• Problem 1:
Answer these questions using the piece on marital rape.
(a) Who, according to the piece, brutalizes these women daily in their own homes?
(b) By some estimates, what share of marital rape cases go unreported?
(c) In Bihar, Uttar Pradesh and Jharkhand, what share of incidents of violence against women were reported?
• Problem 2: Write the next few paragraphs of the opinion piece on marital rape in India, continuing after its final sentence.

• Extract to read:
━━━━━━━━━━━━━━━━━━━━

Till we internalise the concept of marriage as one of equal partnership and not just about legalised sex, abuse within it won’t even be considered a problem
They are rape survivors, too. Perhaps the most neglected and traumatised among women in our country. Yet they do not draw eyeballs, nor are they allowed to speak up. There is no law to help them. Nobody rages over them simply because their horror and humiliation aren’t dramatic enough to get a whole nation to turn vigilantes overnight or simply because they have become too normal compared to the abnormal excesses of a Nirbhaya or a Disha. They have the pain of an old wound, which becomes unbearable at times but then dulls out as one of life’s many humiliations that you learn to live with. Yet they are brutalised daily in their own homes, by the men they are supposed to trust the most, their husbands. So there is no triumphalism in rescuing them, simply because they are in the custody of spousal security. Hence, they are best forgotten.
Marital rape, which can be as gruesome when it comes to bestial practices, if not more, is hardly ever up for discussion. This despite the Justice JS Verma Committee recommending that it be criminalised while reviewing rights protocols post Nirbhaya. Yet it continues to be the darkest cloud over a woman’s autonomy on her own body, her choice, her free will and her right to say no, simply because her consent is believed to have been implied, nay signed off, in her marital status. Worse, marital rape is the least reported of sexual violence against women in police files. According to some estimates, 99 per cent of such cases are not reported. Some studies show that the average Indian woman is 17 times more likely to face sexual violence from her husband than from others. Even among aware women, in high literacy States like Tamil Nadu and Karnataka, reporting of violence is dismal. So consider the disfranchisement of women when it comes to States that have a low female literacy, awareness and empowerment. In States such as Bihar, Uttar Pradesh and Jharkhand, less than 0.5 per cent incidents of violence against women were reported.

━━━━━━━━━━━━━━━━━━━━

Records from a collection
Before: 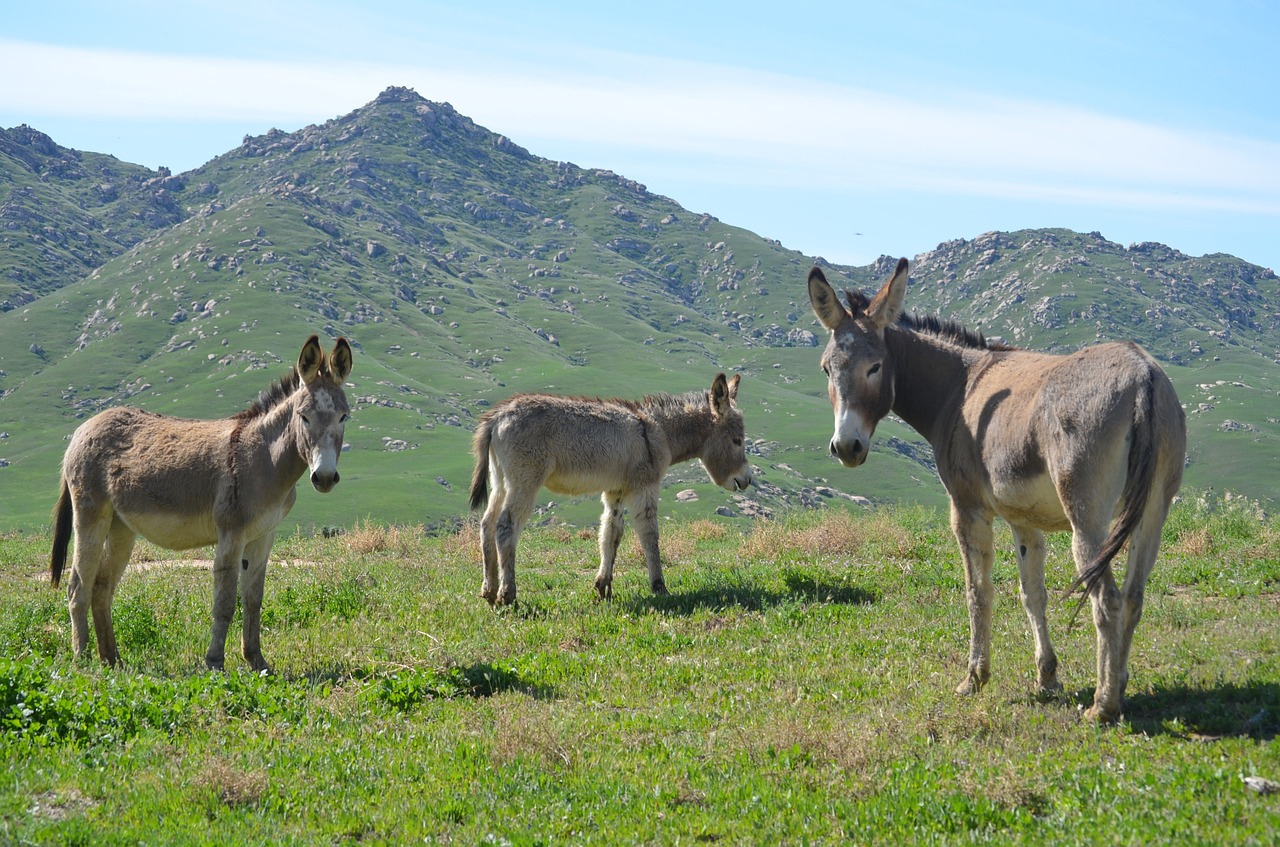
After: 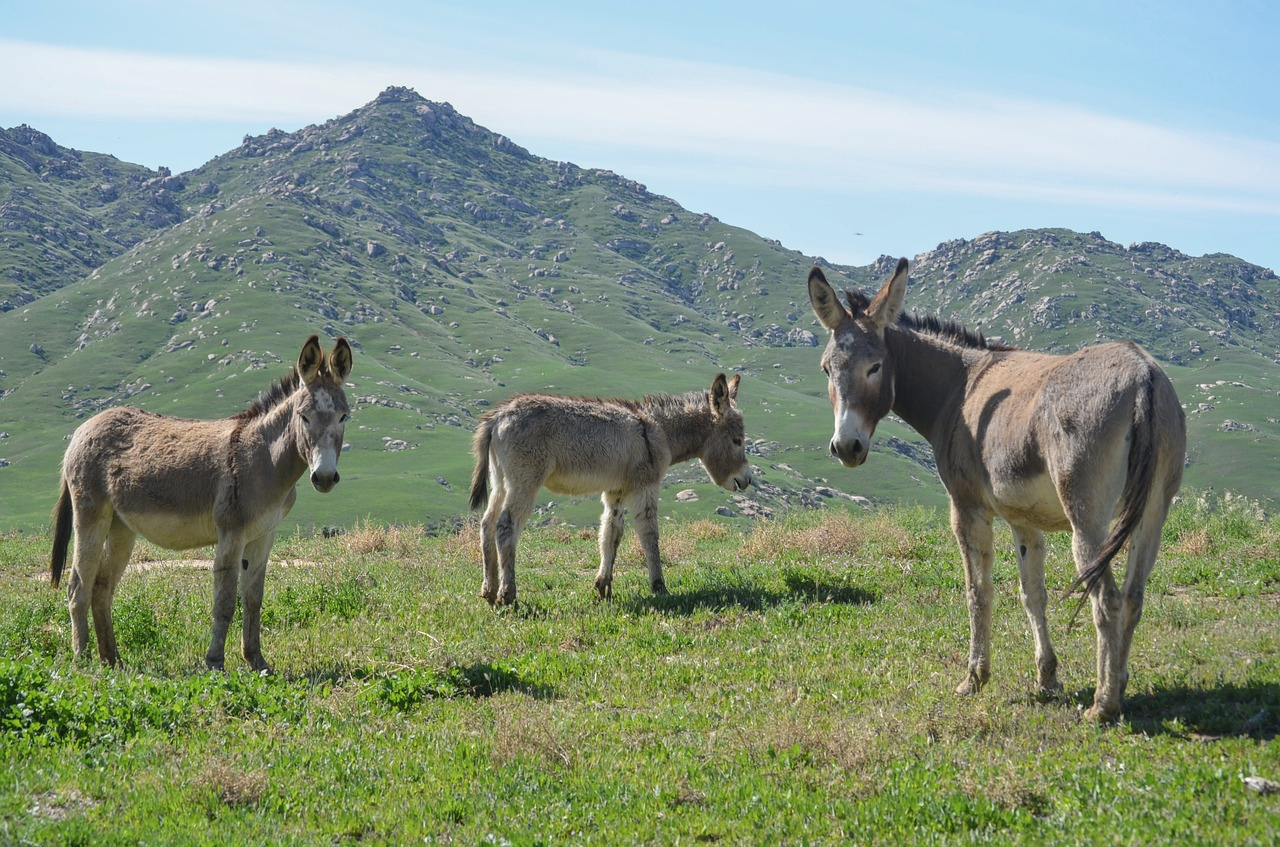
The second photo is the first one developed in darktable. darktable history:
local contrast: on, module defaults
contrast brightness saturation: contrast -0.1, saturation -0.1
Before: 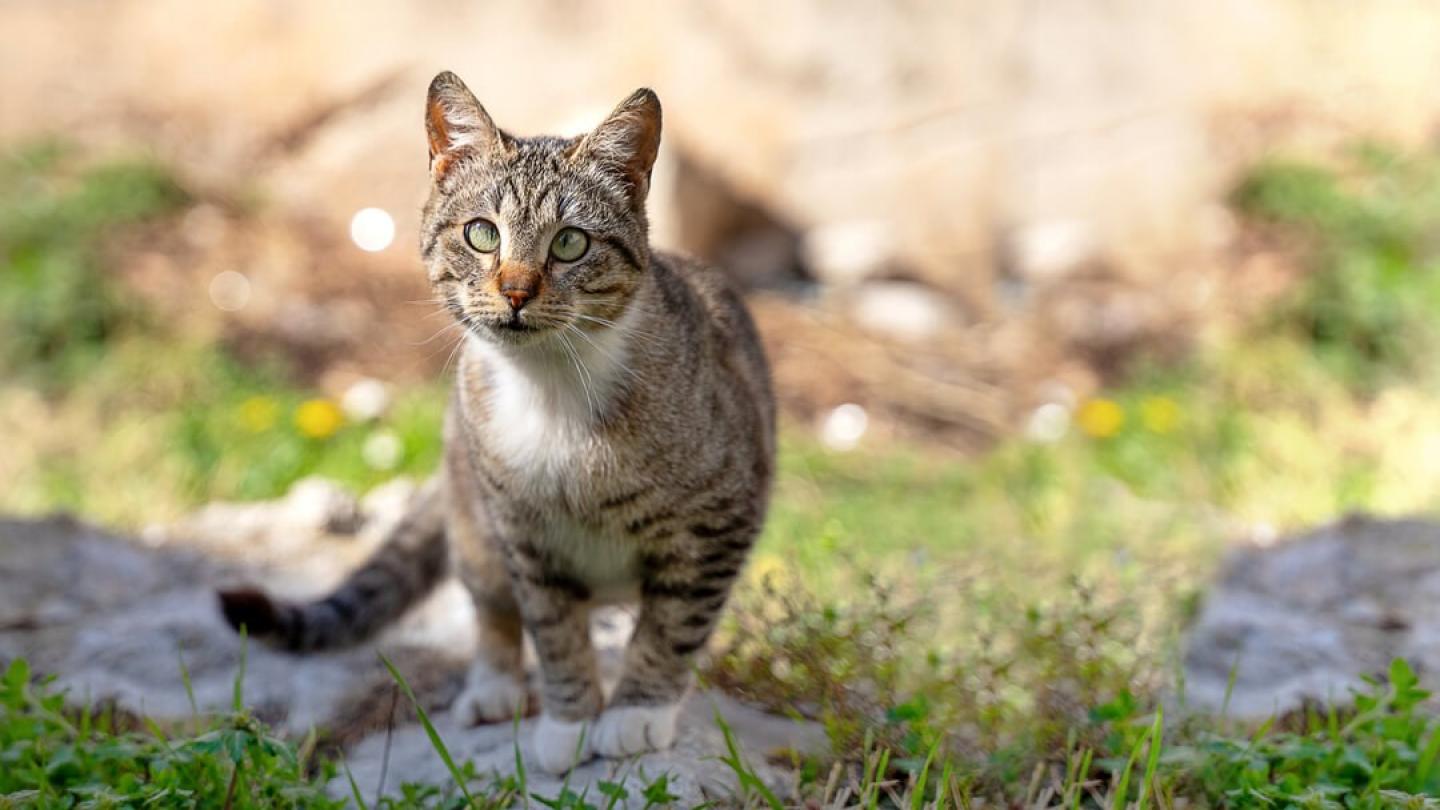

━━━━━━━━━━━━━━━━━━━━

• Expected output 1:
(a) Their husbands.
(b) 99%.
(c) Less than 0.5%.

• Expected output 2:
While unwilling sexual contact between a husband and a wife is recognised as a criminal offence in almost every country of the world, India is one of the 36 nations that still has not criminalised marital rape. Rape, as defined in Section 375 of the Indian Penal Code, includes all forms of sexual assault, involving non-consensual intercourse with a woman. However, Exception 2 to Section 375 exempts unwilling sexual intercourse between a husband and a wife over 15 years of age though in a recent judgment, the Supreme Court criminalised non-consensual sexual contact with a wife between 15 and 18 years of age. This has opened the floodgates of appeals to challenge the entirety of Exception 2 as a whole. This is particularly gaining traction as it undermines Article 14 of the Constitution, which guarantees equal rights to all citizens.
And for all empowerment initiatives by the Government, the fact of the matter is that they are governed by the old patriarchal mindset of deciding what a woman needs, an imposition of grants and doles from the male gaze rather than respecting the most basic of human rights, that of a woman’s mind. And till this thinking changes, we will continue to be known to the world as a “Rape Republic” than a “Republic of Women.” Till we revise the concept of marriage as one of equal partnership, prize it as a long-standing companionship and not just about legalised sex, marital rape won’t even be considered a problem.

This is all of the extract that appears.